Since then, the fanbase has been treated to eight playoff appearances, with the last coming in the 2012-2013 season when the Knicks lost in the Eastern Conference semifinals, and including Fizdale, 13 different head coaches, or interim head coaches in 23 years.
No wonder why Kevin Durant said, “The Knicks aren’t cool,” on New York radio station Hot 97.
Before free agency, the Knicks took RJ Barrett, the 6-foot-7 swingman out of Duke University, with the third overall pick in the NBA Draft because of their putrid 17-65 2018-2019 campaign. They also acquired Ignas Brazdeikis from the Sacramento Kings on draft night.
No one was quick to second guess Mills and Perry after drafting Kevin Knox, who averaged 12.8 ppg and 4.5 rebs, second-round steal Mitchell Robinson, who earned All-Rookie second-team honors and signing Allonzo Trier. Then free agency started, and everyone’s growth would soon be stunted.
With an already heavy forward roster, Mills and Perry inked a bevy of veteran forwards on one-year pacts except for Julius Randle, who they paid $73 million over three years, to join the fray. It made no sense then, and it makes even less sense now. The Knicks youth or core as some may call them have regressed, and I’ll repeat it. Their growth was stunted.
Knox and Trier have struggled to stick in Fizdale’s rotation because of veterans who have a higher price tag. Mitchell Robinson has drawn foul’s at an alarming rate. RJ Barrett is having too many responsibilities thrown his way this early on in his career, and the Knicks still have no clue if Dennis Smith Jr. or Frank Ntilikina is going to be the starting point guard.
Guys like Knox and Robinson are punished for mistakes on the court when veterans make the same mistake. I can understand the top brass would like to showcase the talents of the veterans on their roster so they can ship them to a playoff contender and acquire picks, prospects or salary relief, but this was not the right way to do it.
I would rather have seen the Knicks shell out less money on free agents, play the younger guys, and know that they will have a poor record and have the financial flexibility to take on poor contracts in exchange for future assets. Look at the Boston Celtics and Los Angeles Lakers and their asset pool over the last few years.
A roster full of rookies, second and third-year players along with established veterans seem like a recipe for disaster, and it has been especially when they are playing a majority of the minutes over the youth on a 4-16 team. Fizdale was in charge of starting the veterans, I get that, but there has to be front office pressure on him to continue playing them because there is no reason why the youngsters shouldn’t be playing.

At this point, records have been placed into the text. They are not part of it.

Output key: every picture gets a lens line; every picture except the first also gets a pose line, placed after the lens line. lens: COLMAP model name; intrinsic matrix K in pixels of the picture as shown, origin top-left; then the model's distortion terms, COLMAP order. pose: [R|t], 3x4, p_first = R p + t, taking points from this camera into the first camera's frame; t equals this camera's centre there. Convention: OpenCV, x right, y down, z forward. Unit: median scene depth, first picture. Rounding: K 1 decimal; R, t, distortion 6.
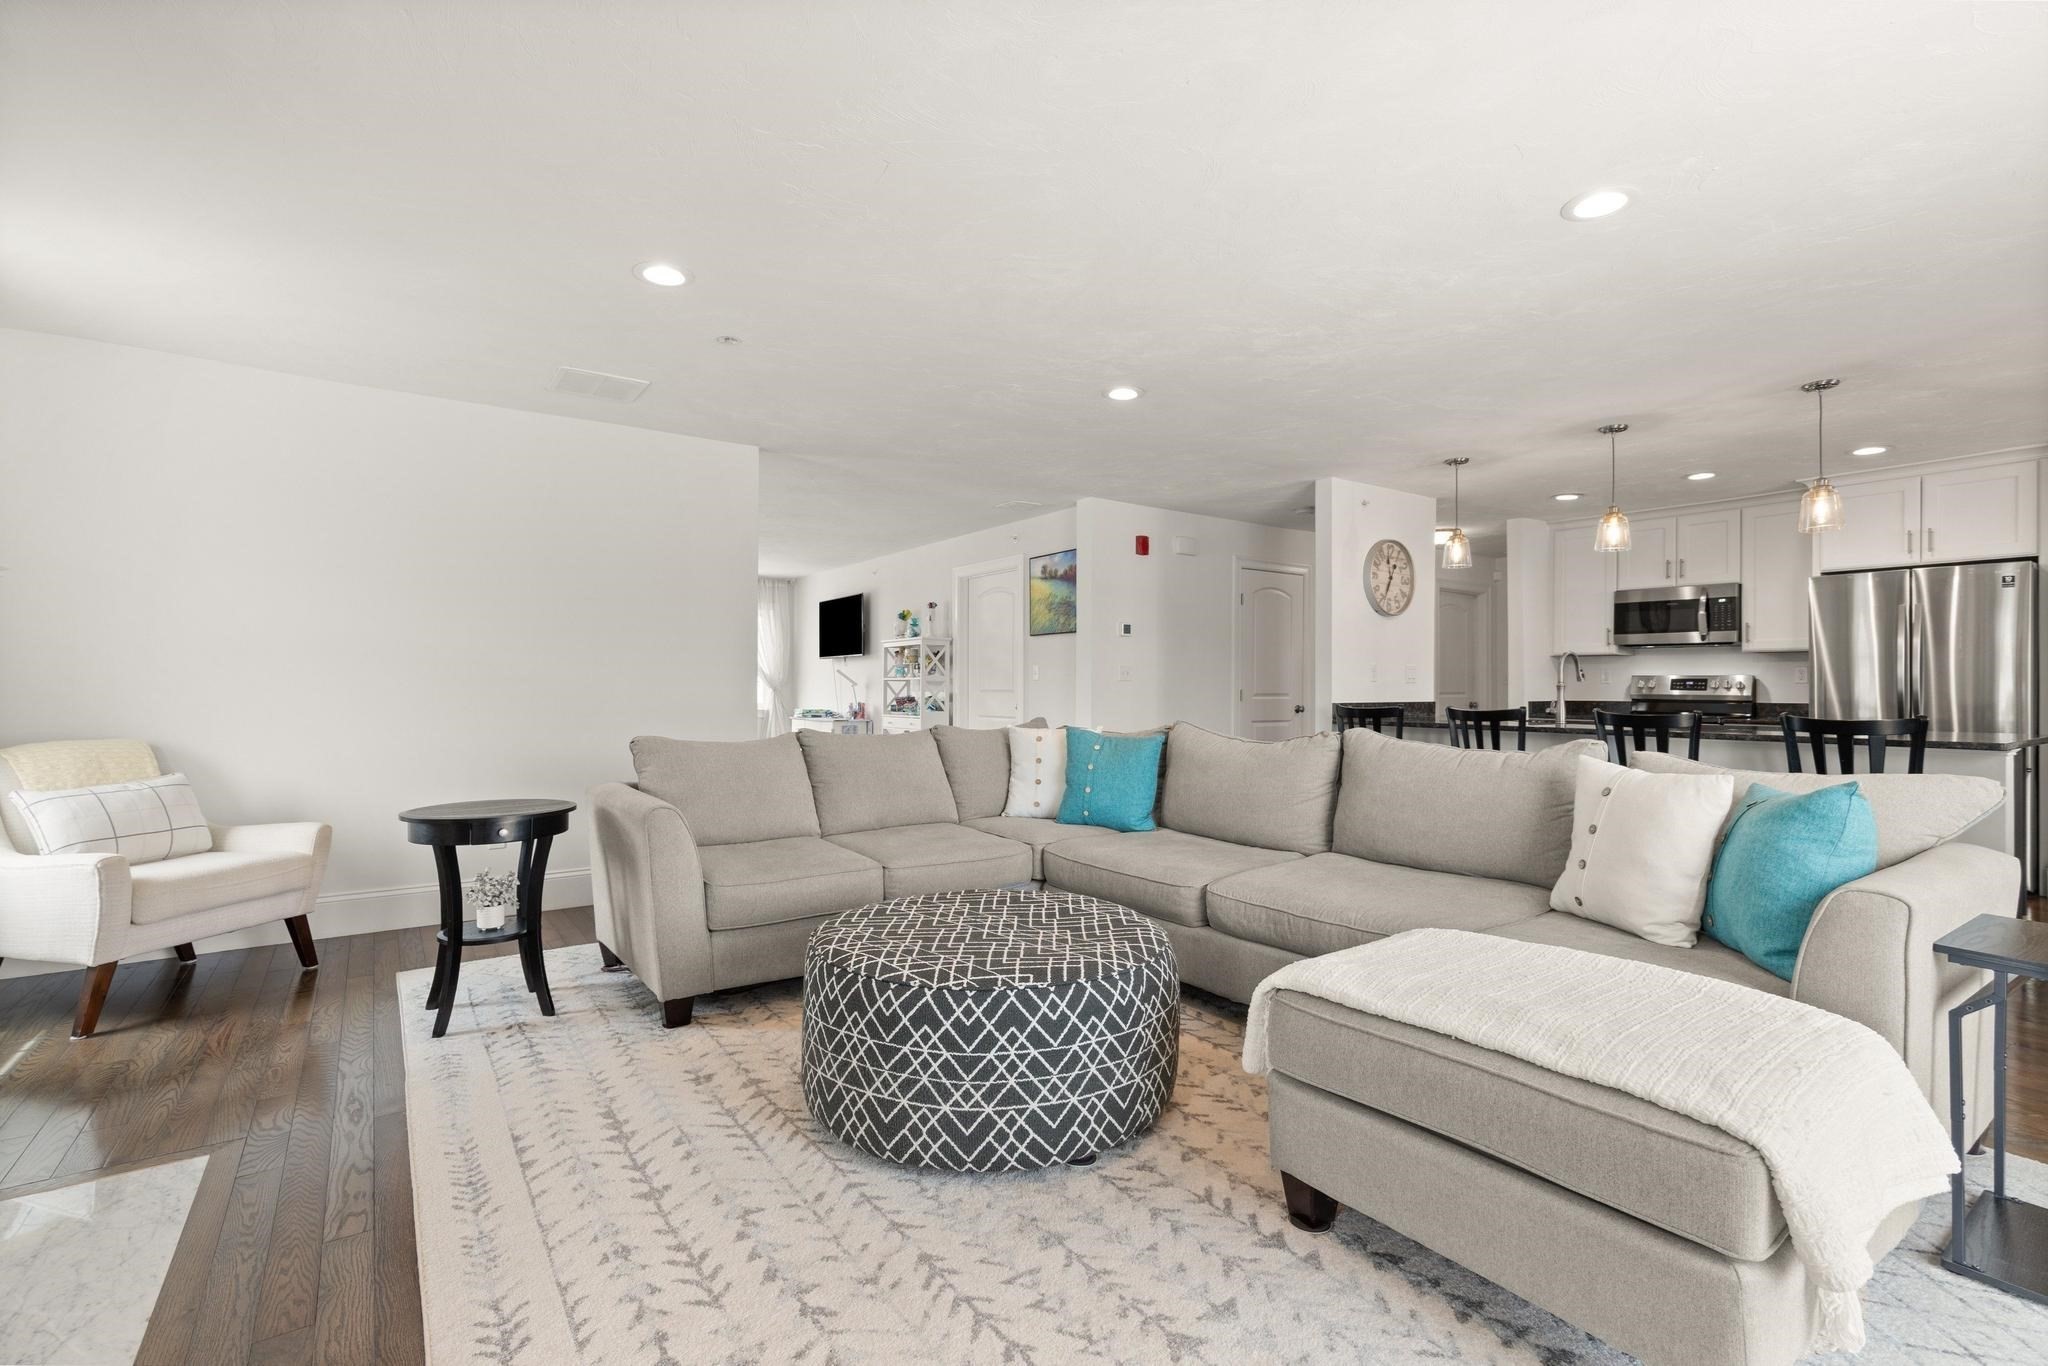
lens RADIAL K [[922.9, 0, 1028.8], [0, 922.9, 678.4], [0, 0, 1]] dist [0.002505, 0.000196]
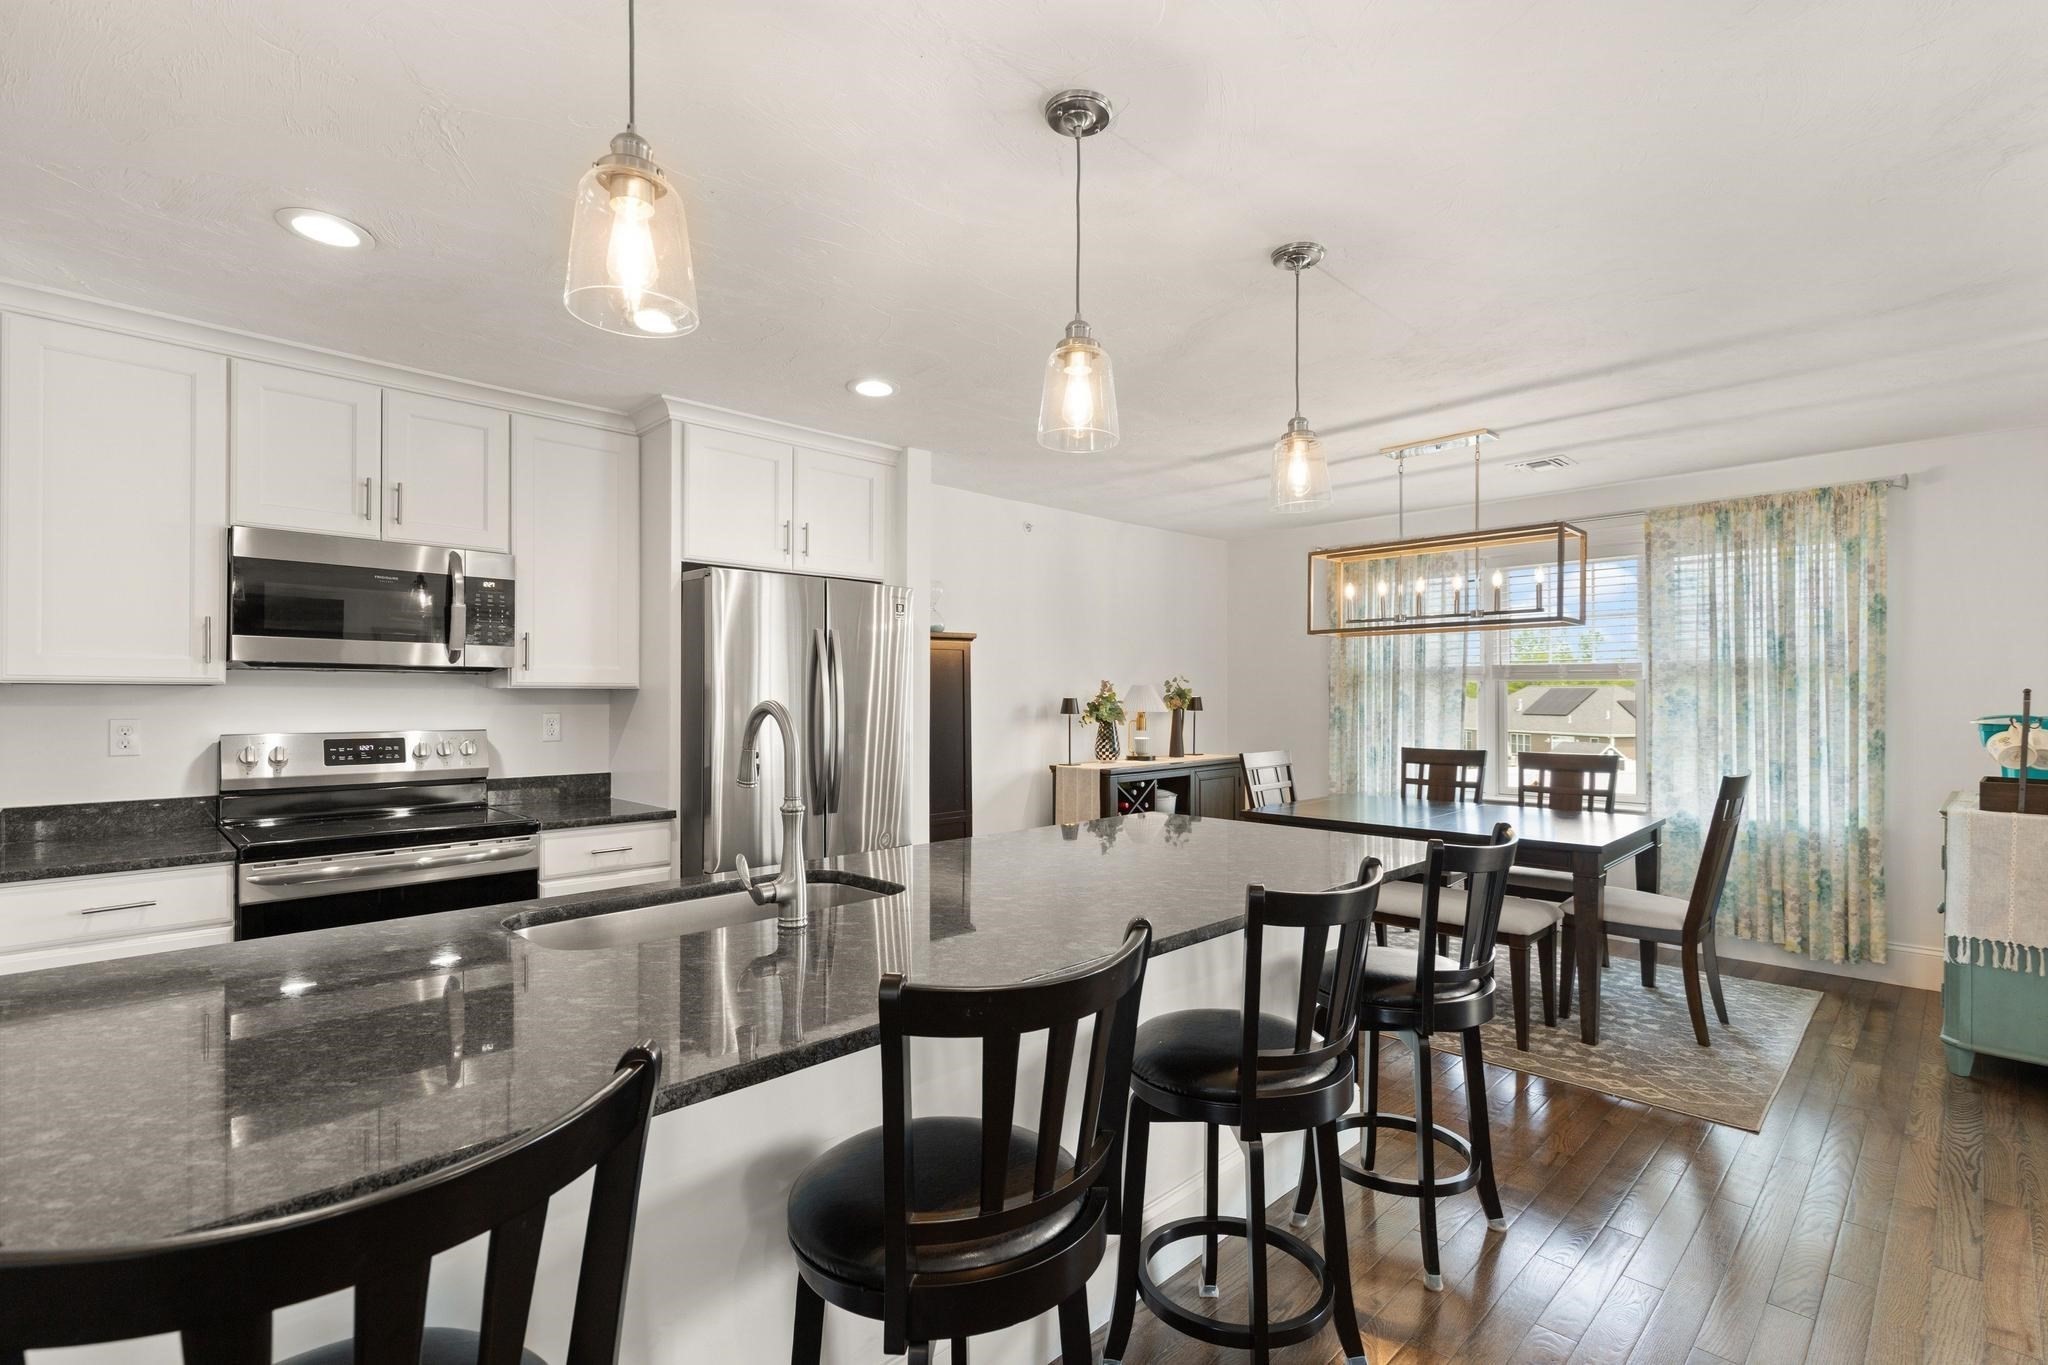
lens RADIAL K [[942.9, 0, 1031.8], [0, 942.9, 695.2], [0, 0, 1]] dist [0.004432, -0.000523]
pose [[-0.162601, -0.003705, 0.986685, 0.193786], [-0.010238, 0.999945, 0.002067, -0.028373], [-0.986639, -0.009765, -0.162630, 0.795770]]
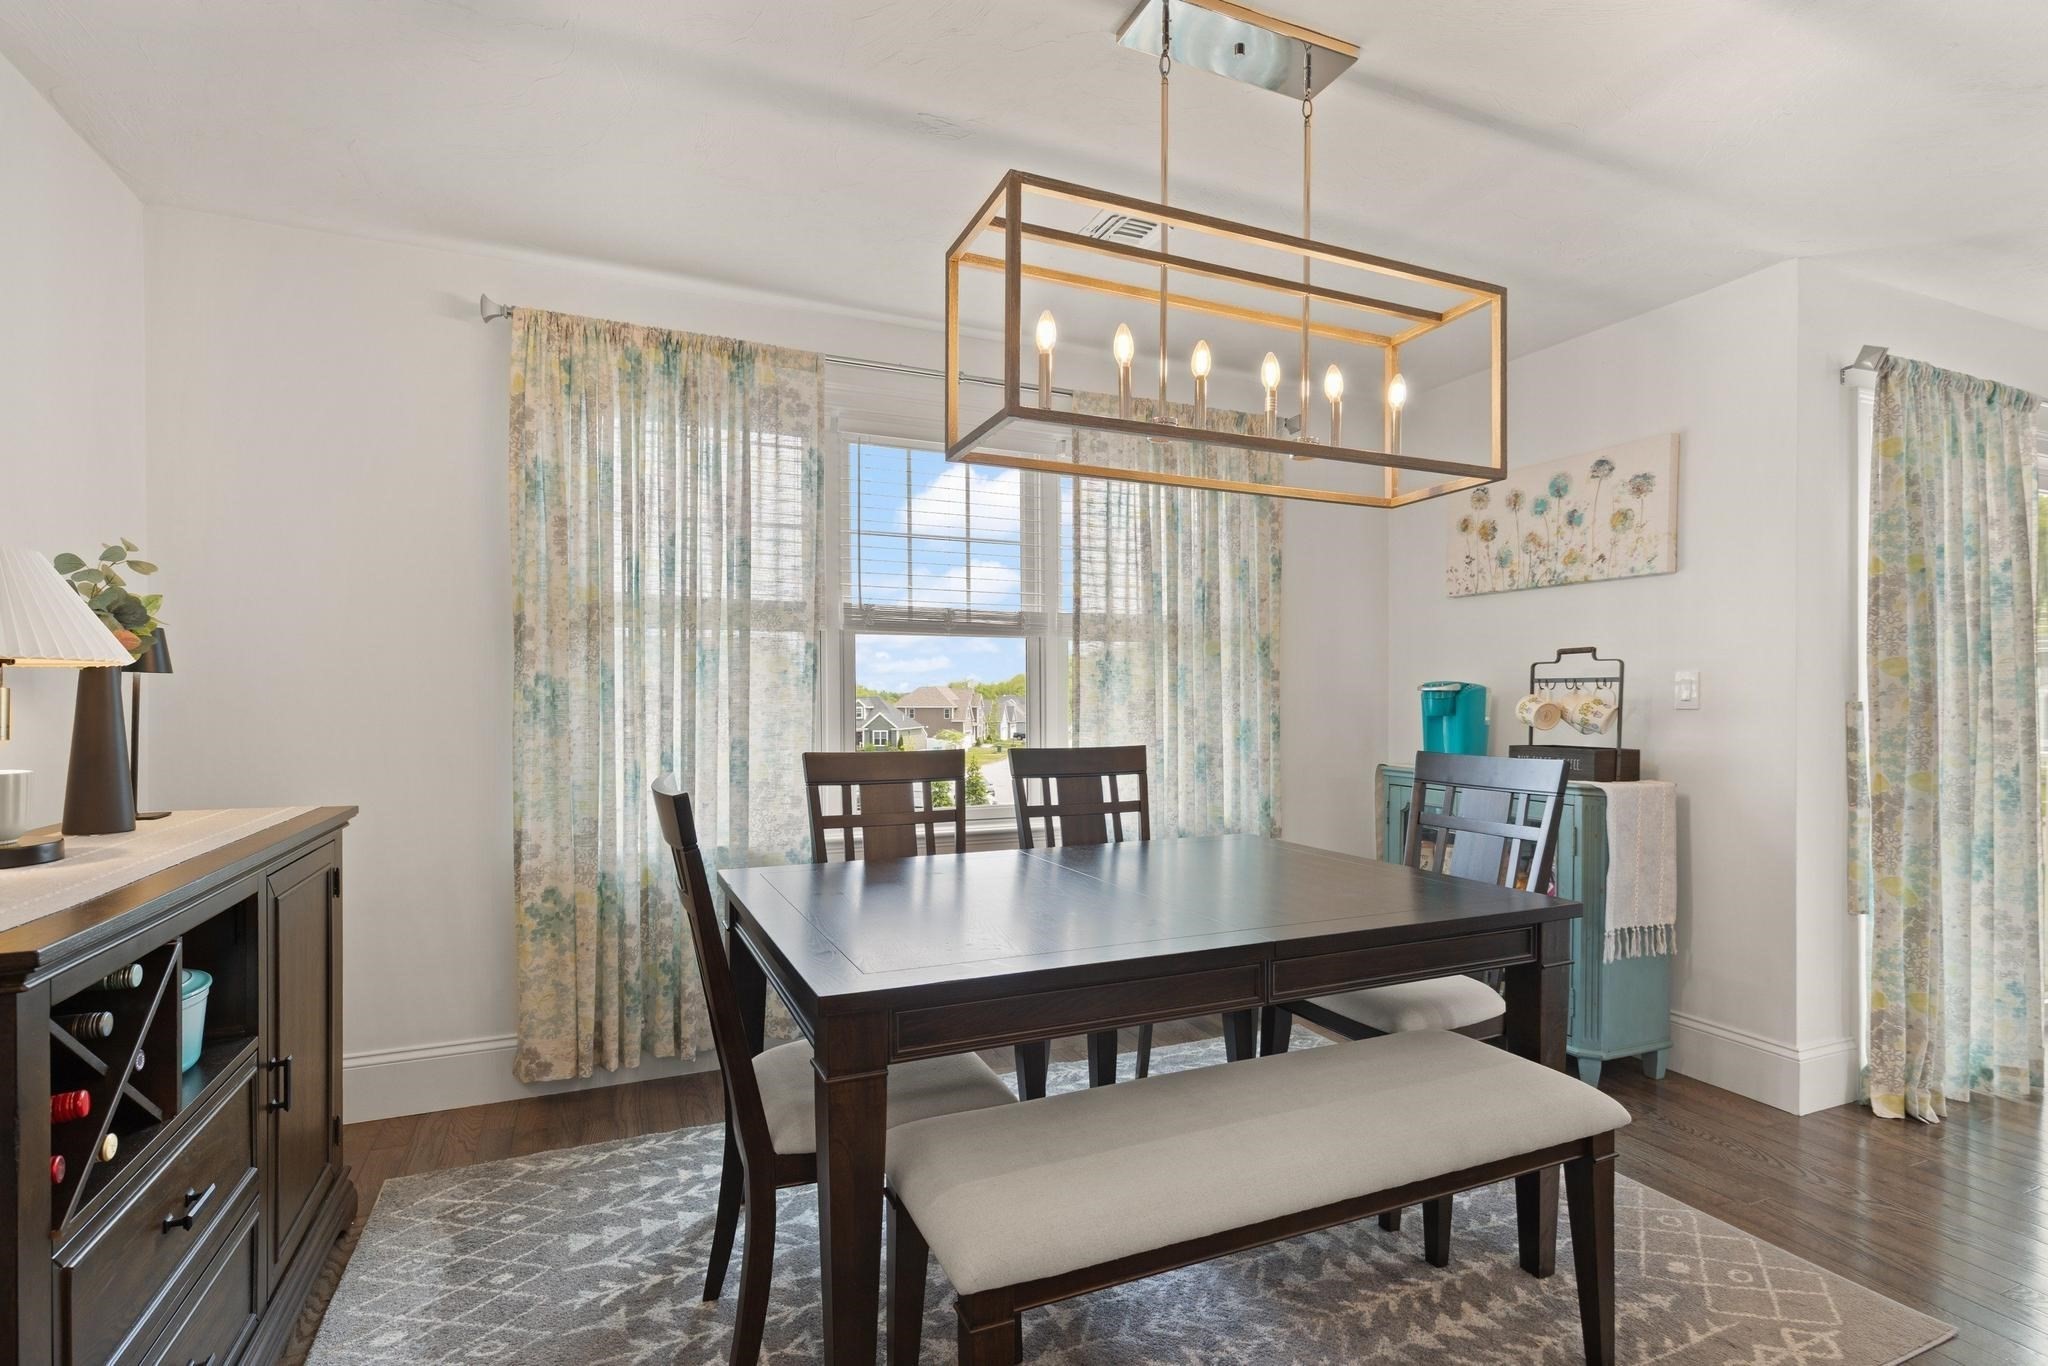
lens RADIAL K [[966.9, 0, 1022.4], [0, 966.9, 710.2], [0, 0, 1]] dist [0.008818, -0.000281]
pose [[-0.979065, -0.006951, 0.203431, 0.793539], [-0.007464, 0.999971, -0.001755, -0.001714], [-0.203413, -0.003236, -0.979088, 0.714521]]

The Knicks have played a quarter of their game this season and have proved they have no identity and after their last close call – a 113-104 loss to the Celtics at home in which the Knicks led by as much as nine points in the fourth quarter – are lacking a finisher or a guy that can take over to close out games.
My biggest critique on Fizdale was that he needed to make the Knicks a better free-throw shooting team. While it’s one of the essential elements of the game, the Knicks have lost at least five games at the free-throw line.
Per teamrankings.com, the Knicks own the Association’s worst free-throw percentage with an abysmal 67.4 percent from the charity stripe. To make matters worse, the Knicks have lost nine games by 10 points or less.
It’s hard to play revisionist history here, but you take away five of those losses the Knicks are 9-11, and firing Fizdale wouldn’t have been on the radar.
Sadly, Fizdale ends his time in New York with a 21-83 record. Fans and analysts have had enough!